Serum uric acid levels were also an independent variable associated with cardiovascular death as the primary endpoint in univariate and multivariate analyses. Serum uric acid is a recognized cardiovascular disease risk factor,15 and it is associated with the occurrence of a variety of cardiovascular diseases, including atrial fibrillation.16 The increase in serum uric acid levels are predictive of an increase in inflammation and oxidative stress.17 Inflammation, oxidative stress, and hypokalemia together are the basis for various arrhythmia, resulting in an increase in cardiovascular death.18

This study has certain limitations.
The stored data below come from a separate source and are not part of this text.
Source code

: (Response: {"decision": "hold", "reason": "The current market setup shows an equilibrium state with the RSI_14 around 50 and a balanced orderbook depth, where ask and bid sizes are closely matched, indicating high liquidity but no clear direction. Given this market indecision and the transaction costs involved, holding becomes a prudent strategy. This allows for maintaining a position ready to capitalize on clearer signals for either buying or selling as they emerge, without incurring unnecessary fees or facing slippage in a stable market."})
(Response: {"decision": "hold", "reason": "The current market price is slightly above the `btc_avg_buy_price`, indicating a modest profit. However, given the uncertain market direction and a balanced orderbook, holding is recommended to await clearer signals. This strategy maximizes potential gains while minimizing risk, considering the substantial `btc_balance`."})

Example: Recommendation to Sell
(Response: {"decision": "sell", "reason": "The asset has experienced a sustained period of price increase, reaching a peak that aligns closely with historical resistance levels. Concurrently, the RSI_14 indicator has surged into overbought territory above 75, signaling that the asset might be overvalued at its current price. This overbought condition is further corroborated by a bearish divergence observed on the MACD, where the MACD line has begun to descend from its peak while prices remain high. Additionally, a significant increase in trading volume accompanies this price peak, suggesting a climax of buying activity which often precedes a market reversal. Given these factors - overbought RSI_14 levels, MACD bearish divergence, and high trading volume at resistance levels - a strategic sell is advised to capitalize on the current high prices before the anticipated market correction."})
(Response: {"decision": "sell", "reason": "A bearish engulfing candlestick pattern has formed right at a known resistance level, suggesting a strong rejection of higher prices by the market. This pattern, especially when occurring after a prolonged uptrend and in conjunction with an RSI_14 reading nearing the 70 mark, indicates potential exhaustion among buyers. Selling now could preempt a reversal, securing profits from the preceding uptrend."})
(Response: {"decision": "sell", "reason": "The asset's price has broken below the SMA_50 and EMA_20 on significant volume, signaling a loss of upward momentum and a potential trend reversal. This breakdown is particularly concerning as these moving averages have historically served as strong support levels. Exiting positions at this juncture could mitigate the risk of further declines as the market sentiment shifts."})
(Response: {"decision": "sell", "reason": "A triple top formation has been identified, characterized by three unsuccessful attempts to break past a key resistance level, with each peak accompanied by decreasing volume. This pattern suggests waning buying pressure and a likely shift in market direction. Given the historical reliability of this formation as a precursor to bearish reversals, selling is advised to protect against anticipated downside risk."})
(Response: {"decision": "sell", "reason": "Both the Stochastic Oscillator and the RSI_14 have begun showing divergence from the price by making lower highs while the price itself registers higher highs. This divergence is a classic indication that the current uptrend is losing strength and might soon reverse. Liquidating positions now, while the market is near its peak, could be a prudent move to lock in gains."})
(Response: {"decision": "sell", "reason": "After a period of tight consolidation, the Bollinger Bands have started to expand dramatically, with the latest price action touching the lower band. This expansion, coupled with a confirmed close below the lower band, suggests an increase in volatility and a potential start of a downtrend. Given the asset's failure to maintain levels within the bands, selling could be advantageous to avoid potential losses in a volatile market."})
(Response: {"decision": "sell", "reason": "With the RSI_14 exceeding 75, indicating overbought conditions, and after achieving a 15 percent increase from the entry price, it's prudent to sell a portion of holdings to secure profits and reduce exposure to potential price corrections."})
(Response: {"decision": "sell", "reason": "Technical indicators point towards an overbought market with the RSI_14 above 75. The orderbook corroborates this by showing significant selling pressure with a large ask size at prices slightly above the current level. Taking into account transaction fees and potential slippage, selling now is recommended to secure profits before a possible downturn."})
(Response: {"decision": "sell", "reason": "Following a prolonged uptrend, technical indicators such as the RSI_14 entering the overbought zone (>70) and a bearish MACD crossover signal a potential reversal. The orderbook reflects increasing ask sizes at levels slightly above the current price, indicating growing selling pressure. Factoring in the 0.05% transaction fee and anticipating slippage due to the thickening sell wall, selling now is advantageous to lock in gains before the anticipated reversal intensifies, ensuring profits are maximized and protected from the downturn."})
It is a single-centre retrospective cohort study and the patients were not consecutively included, which may have led to selection bias. In addition, older adult patients are often weak after admission and some auxiliary examinations cannot be performed, resulting in an increase in cases with incomplete sample data and more patients being excluded. Future prospective cohort studies with larger samples are needed to validate the conclusions of this study.

Conclusion

Older adult patients usually suffer from multiple diseases and have different prognosis, which deserves attention. In this study, we explored the prognosis of older adult patients with atrial fibrillation and hypokalemia. In case of older adult patients with atrial fibrillation and hypokalemia, the incidence of cardiovascular death increased significantly and the prognosis of these patients worsened.

Abbreviations

ACEI, Angiotensin-Converting Enzyme Inhibitors; ARB, Angiotensin Receptor Blocker; ARNI, Angiotensin Receptor Neprilysin inhibitors; HsCRP, High-sensitivity C-reactive protein; CHD, Coronary heart disease; Hb, Hemoglobin.

Data Sharing Statement

The datasets used and/or analysed during the current study are available from the corresponding author on reasonable request.

Ethics Approval and Consent to Participate

This study was conducted with approval from the Ethics Committee of Beijing Hepingli Hospital (No: BJSHPLYY-IRB-LW-2023-01). This study was conducted in accordance with the declaration of Helsinki. Written informed consent was obtained from all participants.

Acknowledgments

We would like to acknowledge the hard and dedicated work of all the staff that implemented the intervention and evaluation components of the study.

Funding

No external funding received to conduct this study.

Disclosure

The authors declare that they have no competing interests for this work.